Кожух посмотрел на часы и на темь, стоявшую в окнах. Час десять минут. "Так вот почему прекратили огонь казаки: генерал ждет ответа". То и дело приходили с донесениями от командиров - все части благополучно подошли вплотную к позиции противника и залегли.
"Добре... добре..." - говорил про себя Кожух и молча, спокойно, каменно смотрел на них, сощурившись.
В темноте за окном в шум реки ворвался торопливый лошадиный скок. У Кожуха екнуло сердце: "Опять что-нибудь... четверть часа осталось..."
Слышно, соскочил с фыркавшей лошади.
- Товарищ Кожух, - говорил, с усилием переводя дыхание, кубанец, стирая пот с лица, - вторая колонна подходит!..

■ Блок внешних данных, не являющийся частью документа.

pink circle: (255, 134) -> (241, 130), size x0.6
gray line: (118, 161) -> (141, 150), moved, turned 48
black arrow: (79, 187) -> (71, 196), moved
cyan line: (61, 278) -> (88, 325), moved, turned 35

Неестественно ослепительным светом загорелась и ночь, и позиции неприятеля, и генерал Покровский, и его письмо, и далекая Турция, где его пулемет косил тысячи людей а он, Кожух, среди тысячи смертей уцелел, уцелел, чтобы вывести, спасти не только своих, но и тысячи беспомощно следующих сзади и обреченных казакам.
Две лошади, казавшиеся вороными, неслись среди ночи, ничего не разбирая. Черные ряды каких-то войск входили в станицу.

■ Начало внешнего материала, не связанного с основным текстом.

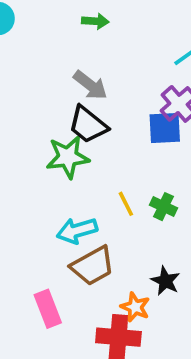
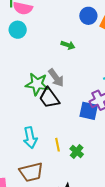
green star: (68, 157) -> (37, 84), moved
cyan arrow: (77, 231) -> (30, 138), moved, turned -100

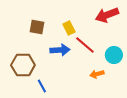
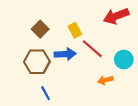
brown square: (37, 27) -> (40, 29), turned 35
brown hexagon: (23, 65) -> (37, 62), moved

Кожух спрыгнул и вошел в ярко освещенную избу богатого казака.
У стола, стоя во весь богатырский рост, не нагибаясь, прихлебывал из стакана крепкий чай Смолокуров; черная борода красиво оттенялась на свежем матросском костюме.

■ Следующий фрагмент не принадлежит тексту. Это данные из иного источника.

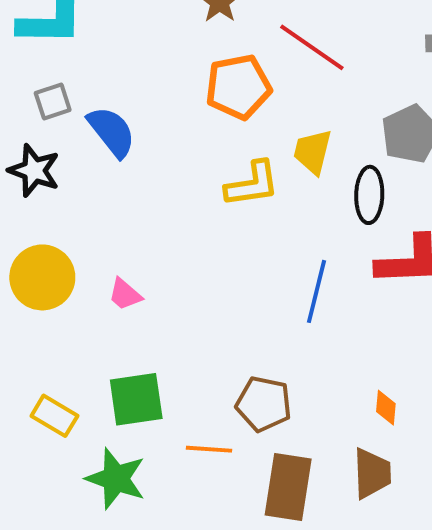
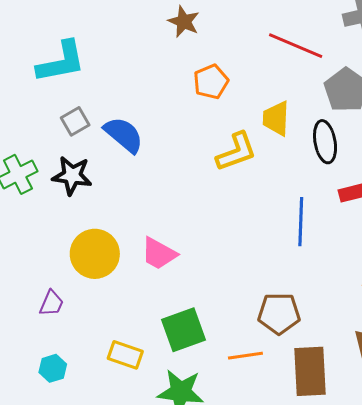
red line: (312, 47) -> (296, 46), moved
orange pentagon: (238, 87) -> (211, 82), size x0.7
pink trapezoid: (125, 294) -> (159, 254), size x1.4

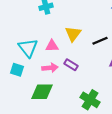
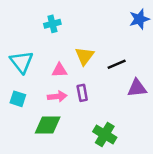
cyan triangle: (28, 48) -> (21, 62), moved
purple rectangle: (71, 65) -> (82, 93), turned 48

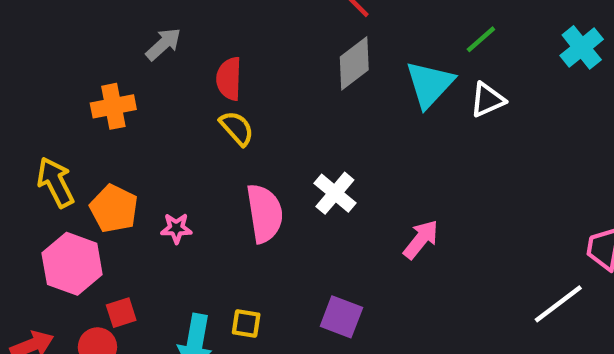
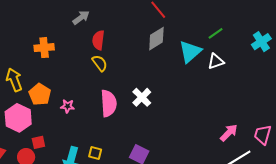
gray arrow: (163, 44) -> (81, 18), moved
pink arrow: (421, 239) -> (229, 133), moved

- Здорово, братушка, - сказал он бархатно-густым, круглым басом, глядя сверху вниз, вовсе не желая этим обидеть Кожуха. - Хочешь чаю?
Кожух сказал:
- Через десять минут у меня атака. Части залегли под самыми окопами. Орудия наведены. Подведи вторую колонну к обоим флангам - и победа обеспечена.
- Не дам.
Кожух сомкнул челюсти и выдавил:
- Почему?
- Да потому, что не пришли, - добродушно и весело сказал Смолокуров и насмешливо посмотрел сверху на низкого, в отрепьях, человека.
- Вторая колонна входит в станицу, я сам сейчас видел.
- Не дам.
- Почему?
- Почему, почему! Започемукал, - густым красивым басом сказал тот. - Потому что устали, надо отдохнуть людям. Только родился, не понимаешь?
У Кожуха, как сжатая пружина, упруго вытеснило все ощущения: "Если разобью, так один..."
И сказал спокойно:
- Ну хоть введи на станцию резерв, а я сниму свой резерв и усилю атакующие части.
- Не дам. Слово мое свято, сам знаешь.
Он прошелся из угла в угол, и на всей громадной фигуре и на добродушном пред этим лице легло выражение бычьего упорства, - теперь его хоть оглоблей расшибай. Кожух это понимал и сказал адъютанту:
- Пойдемте.
- Одну минутку, - поднялся начальник штаба и, подойдя к Смолокурову, сказал в одно и то же время мягко и веско: - Еремей Алексеич, на станцию-то можно послать, ведь в резерве будут.